O debate em torno da possível aliança do PL-Ceará (PL-CE) com Ciro Gomes ilustra uma máxima atemporal da política: a necessidade de alianças, mesmo que sejam azedas, inconvenientes ou ideologicamente dissonantes, para se alcançar um objetivo maior. A questão central é se o partido deve priorizar a pureza ideológica ou o pragmatismo estratégico.
O posicionamento de Michelle Bolsonaro
Ao se apegar a uma postura de intransigência ideológica e moral, Michelle Bolsonaro corre o risco de cometer o mesmo equívoco de sua ala mais purista: priorizar o discurso em detrimento da vitória eleitoral.
A estratégia que levou Jair Bolsonaro a se aliar ao Centrão mostra que o sucesso na política (mesmo que temporário ou controverso) exige a capacidade de aceitar alianças “cruéis”, dissonantes ou até mesmo indigestas para alcançar um objetivo maior.
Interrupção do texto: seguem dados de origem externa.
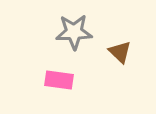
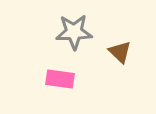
pink rectangle: moved 1 px right, 1 px up
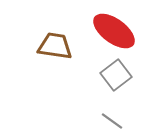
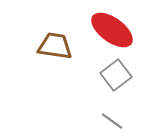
red ellipse: moved 2 px left, 1 px up
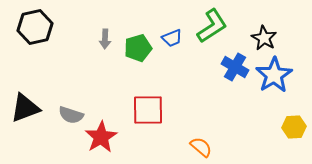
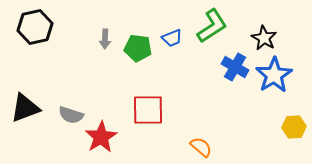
green pentagon: rotated 24 degrees clockwise
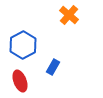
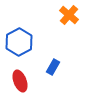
blue hexagon: moved 4 px left, 3 px up
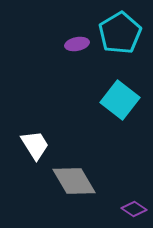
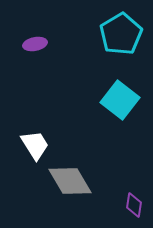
cyan pentagon: moved 1 px right, 1 px down
purple ellipse: moved 42 px left
gray diamond: moved 4 px left
purple diamond: moved 4 px up; rotated 65 degrees clockwise
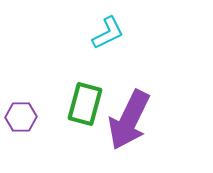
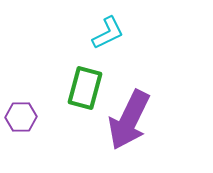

A insistência de Michelle em barrar o acordo cearense, em nome de uma coerência ideológica, pode custar ao PL e à direita a chance de vencer o PT na região, provando que o fanatismo, quando excessivo, pode ser um obstáculo mais destrutivo do que os próprios adversários.
A visão estratégica do PL-CE
O deputado federal e presidente estadual da sigla, André Fernandes, é o principal defensor do acordo e sustenta uma visão pragmática e estratégica.
Fernandes afirma que a costura política não foi unilateral, mas teve o aval do próprio Jair Bolsonaro em maio (antes de sua prisão), além do respaldo da cúpula nacional do PL.
Em suma, o caso ressalta que, na política, a busca por poder e a estratégia de enfrentamento ao adversário principal (no caso, o PT) muitas vezes superam as desavenças e afinidades ideológicas. Alianças “azêdas” tornam-se, assim, uma ferramenta indispensável do jogo eleitoral.
Paralelo com o Governo Bolsonaro (2019-2022)
A postura de Michelle Bolsonaro pode ser analisada em contraste com o pragmatismo que marcou a gestão de seu esposo.
Um dos maiores desvios do discurso original de Bolsonaro — que prometia governar sem a “velha política” — foi a crescente dependência do Centrão, um bloco informal de partidos no Congresso conhecido por negociar apoio em troca de cargos e emendas parlamentares.
A aliança com o Centrão, embora garantisse a governabilidade e a proteção contra o impeachment, levou à nomeação de figuras menos técnicas para ministérios e órgãos-chave, muitas vezes em troca de apoio político.
Isso foi visto como uma capitulação ao mesmo sistema que ele criticava, mas que representou o ápice do pragmatismo na gestão, trocando a pureza ideológica inicial pela sobrevivência política e pela capacidade de aprovar projetos.
O governo foi marcado por uma retórica de constante confronto com o Supremo Tribunal Federal (STF) e o Congresso Nacional.
Em vez de buscar a pacificação e a construção de pontes com os demais Poderes, o presidente frequentemente endossou e participou de manifestações que pediam o fechamento ou a intervenção nessas instituições.
Essa estratégia aprofundou a polarização política e criou uma instabilidade institucional constante, desviando o foco da agenda de reformas e da administração pública.
Podemos chegar à conclusão de que Michelle Bolsonaro pode estar cometendo o mesmo erro estratégico que marcou o governo de seu esposo — a dificuldade em saber lidar com as indiferenças políticas em nome de um objetivo maior.
Sua luta fanática por uma política moralmente “certinha”, sem admitir alianças cruéis e muitas vezes necessárias, pode, de fato, destruir o que resta do PL no Ceará ao se precipitar na crítica em vez de buscar o diálogo e a estratégia, enfraquecendo o partido na luta contra o sistema.